● Tarea pendiente 1:
Según el texto sobre los sentimientos de Cristo, ¿de qué son consecuencia todas las recomendaciones morales de San Pablo a los cristianos de las comunidades que evangelizó?

● Texto de estudio:
== == ==
Quien acepta a Cristo en su vida, quien acoge su encarnación y se deja conducir y animar por su Espíritu, adquiere, en su comportamiento, una modalidad divina, unos sentimientos superiores, característicos del Padre de los Cielos. No se trata de un simple talante o esfuerzo moral, de la puesta en práctica de unos ideales humanos. Es un don de Dios, una corriente divina, que crea en nosotros una connaturalidad gozosa, mística, con él, porque es expresión de un influjo que procede directa e inmediatamente de él y que él está sustentando en nosotros. Son los mismos sentimientos de Cristo trasladados a nuestra vida: «Tened entre vosotros los mismos sentimientos de Cristo Jesús» (Flp 2,5). Todas las recomendaciones morales de San Pablo a los cristianos de las comunidades por él evangelizadas son una consecuencia de esa inserción vital en Cristo. Estamos unidos a él y él nos transfiere su mismo Espíritu, sus sentimientos, sus actitudes. El cristiano ha de reproducirle, revestirse de él, dejarse sustituir por él, enterrar al hombre viejo y revestirse del nuevo, que es él.
== == ==
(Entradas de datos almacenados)
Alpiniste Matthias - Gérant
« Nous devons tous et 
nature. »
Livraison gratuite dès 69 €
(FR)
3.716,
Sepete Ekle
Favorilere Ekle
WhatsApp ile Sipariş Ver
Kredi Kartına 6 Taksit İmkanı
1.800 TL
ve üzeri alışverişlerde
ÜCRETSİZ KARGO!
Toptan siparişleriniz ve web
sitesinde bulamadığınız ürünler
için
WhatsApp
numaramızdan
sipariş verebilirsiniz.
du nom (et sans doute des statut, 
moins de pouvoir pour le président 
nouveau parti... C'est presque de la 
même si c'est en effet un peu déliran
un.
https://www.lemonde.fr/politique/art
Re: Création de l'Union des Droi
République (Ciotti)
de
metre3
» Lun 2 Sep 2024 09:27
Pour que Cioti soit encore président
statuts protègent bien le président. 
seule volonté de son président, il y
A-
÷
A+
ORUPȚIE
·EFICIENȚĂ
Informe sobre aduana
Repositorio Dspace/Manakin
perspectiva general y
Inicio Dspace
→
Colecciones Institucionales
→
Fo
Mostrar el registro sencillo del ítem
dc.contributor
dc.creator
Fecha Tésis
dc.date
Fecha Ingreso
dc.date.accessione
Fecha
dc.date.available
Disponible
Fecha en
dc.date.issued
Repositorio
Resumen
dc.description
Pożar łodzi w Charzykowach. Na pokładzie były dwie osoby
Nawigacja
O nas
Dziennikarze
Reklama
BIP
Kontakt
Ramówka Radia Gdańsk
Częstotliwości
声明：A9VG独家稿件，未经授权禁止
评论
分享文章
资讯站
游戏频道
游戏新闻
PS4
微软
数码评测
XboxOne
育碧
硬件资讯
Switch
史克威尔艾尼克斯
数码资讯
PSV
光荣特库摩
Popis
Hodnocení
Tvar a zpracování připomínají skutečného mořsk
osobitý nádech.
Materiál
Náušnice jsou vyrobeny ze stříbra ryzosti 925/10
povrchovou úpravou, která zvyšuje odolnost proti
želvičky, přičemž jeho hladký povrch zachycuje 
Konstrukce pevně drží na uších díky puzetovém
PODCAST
== == ==
● Tarea pendiente 2:
Presenta las líneas de todas las entradas de datos almacenados como una lista JSON de cadenas, con una cadena por línea y sin incluir líneas en blanco.

● Resultado 1:
De la inserción vital en Cristo.

● Resultado 2:
[
  "Alpiniste Matthias - Gérant",
  "« Nous devons tous et ",
  "nature. »",
  "Livraison gratuite dès 69 €",
  "(FR)",
  "3.716,",
  "Sepete Ekle",
  "Favorilere Ekle",
  "WhatsApp ile Sipariş Ver",
  "Kredi Kartına 6 Taksit İmkanı",
  "1.800 TL",
  "ve üzeri alışverişlerde",
  "ÜCRETSİZ KARGO!",
  "Toptan siparişleriniz ve web",
  "sitesinde bulamadığınız ürünler",
  "için",
  "WhatsApp",
  "numaramızdan",
  "sipariş verebilirsiniz.",
  "du nom (et sans doute des statut, ",
  "moins de pouvoir pour le président ",
  "nouveau parti... C'est presque de la ",
  "même si c'est en effet un peu déliran",
  "un.",
  "https://www.lemonde.fr/politique/art",
  "Re: Création de l'Union des Droi",
  "République (Ciotti)",
  "de",
  "metre3",
  "» Lun 2 Sep 2024 09:27",
  "Pour que Cioti soit encore président",
  "statuts protègent bien le président. ",
  "seule volonté de son président, il y",
  "A-",
  "÷",
  "A+",
  "ORUPȚIE",
  "·EFICIENȚĂ",
  "Informe sobre aduana",
  "Repositorio Dspace/Manakin",
  "perspectiva general y",
  "Inicio Dspace",
  "→",
  "Colecciones Institucionales",
  "→",
  "Fo",
  "Mostrar el registro sencillo del ítem",
  "dc.contributor",
  "dc.creator",
  "Fecha Tésis",
  "dc.date",
  "Fecha Ingreso",
  "dc.date.accessione",
  "Fecha",
  "dc.date.available",
  "Disponible",
  "Fecha en",
  "dc.date.issued",
  "Repositorio",
  "Resumen",
  "dc.description",
  "Pożar łodzi w Charzykowach. Na pokładzie były dwie osoby",
  "Nawigacja",
  "O nas",
  "Dziennikarze",
  "Reklama",
  "BIP",
  "Kontakt",
  "Ramówka Radia Gdańsk",
  "Częstotliwości",
  "声明：A9VG独家稿件，未经授权禁止",
  "评论",
  "分享文章",
  "资讯站",
  "游戏频道",
  "游戏新闻",
  "PS4",
  "微软",
  "数码评测",
  "XboxOne",
  "育碧",
  "硬件资讯",
  "Switch",
  "史克威尔艾尼克斯",
  "数码资讯",
  "PSV",
  "光荣特库摩",
  "Popis",
  "Hodnocení",
  "Tvar a zpracování připomínají skutečného mořsk",
  "osobitý nádech.",
  "Materiál",
  "Náušnice jsou vyrobeny ze stříbra ryzosti 925/10",
  "povrchovou úpravou, která zvyšuje odolnost proti",
  "želvičky, přičemž jeho hladký povrch zachycuje ",
  "Konstrukce pevně drží na uších díky puzetovém",
  "PODCAST"
]